The Mintel researchers found that consumers with annual household incomes under $25,000 were almost as interested in HSAs and the accompanying high-deductible health insurance as consumers with annual household incomes over $100,000.

Although the high-income survey participants were more likely to have heard of HSAs, the level of willingness to consider HSAs was similar in both groups.

Only 34% of the high-income consumers and 38% of the low-income consumers said they are definitely not interested in HSAs.

But the researchers found that the 2 groups of consumers have different reasons to be interested in HSAs.

Only 5% of the high-income consumers said they are interested because they have no health coverage and believe that they might be able to afford coverage if they had an HSA arrangement, but 29% cited potential tax savings as the best reason to get an HSA.

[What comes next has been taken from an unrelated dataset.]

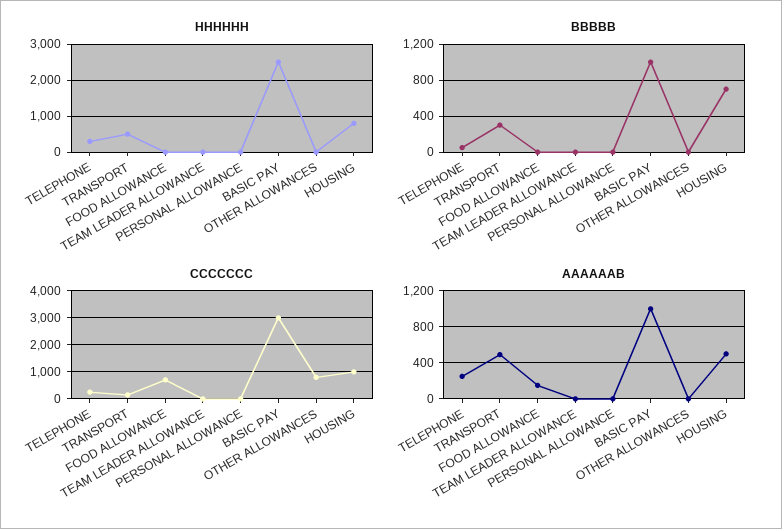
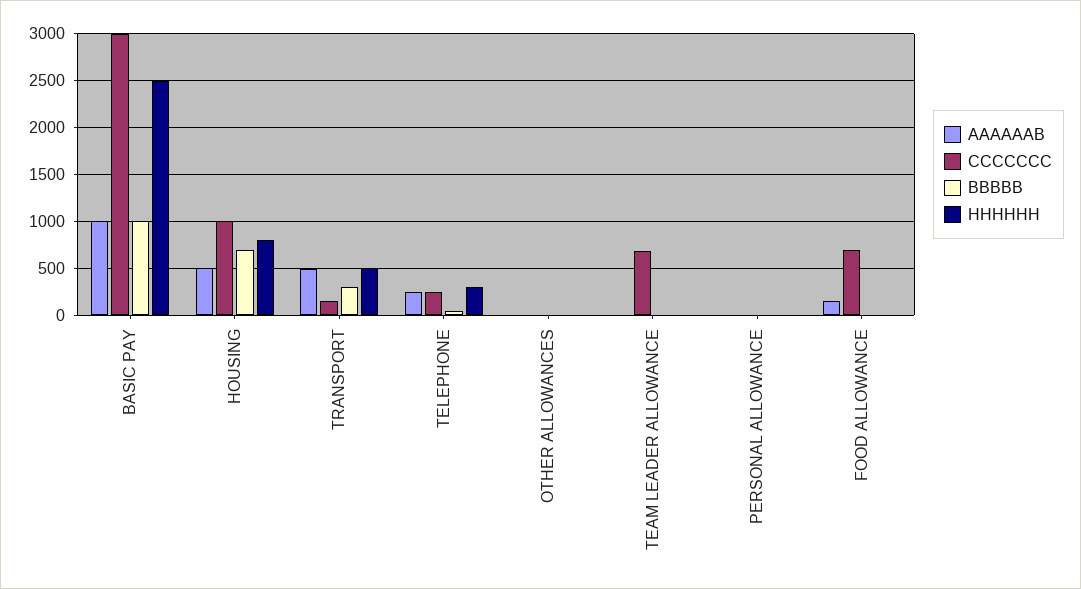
CCCCCCC, TEAM LEADER ALLOWANCE: 0 -> 700
CCCCCCC, OTHER ALLOWANCES: 750 -> 0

In the low-income group, 12% of the consumers surveyed said they are uninsured and view an HSA as a possible strategy for affording health coverage, and 16% said the most important advantage of owning an HSA would be the ability to pay for things not currently covered by insurance, such as eyeglasses, with pre-tax dollars.

For survey participants with incomes under $50,000, the most important disadvantage of the HSA concept was the idea of having to pay the full cost of items such as prescriptions before they met their deductibles.

Higher-income participants said the biggest disadvantage was the risk that they might not spend more than the deductible on health care in a year.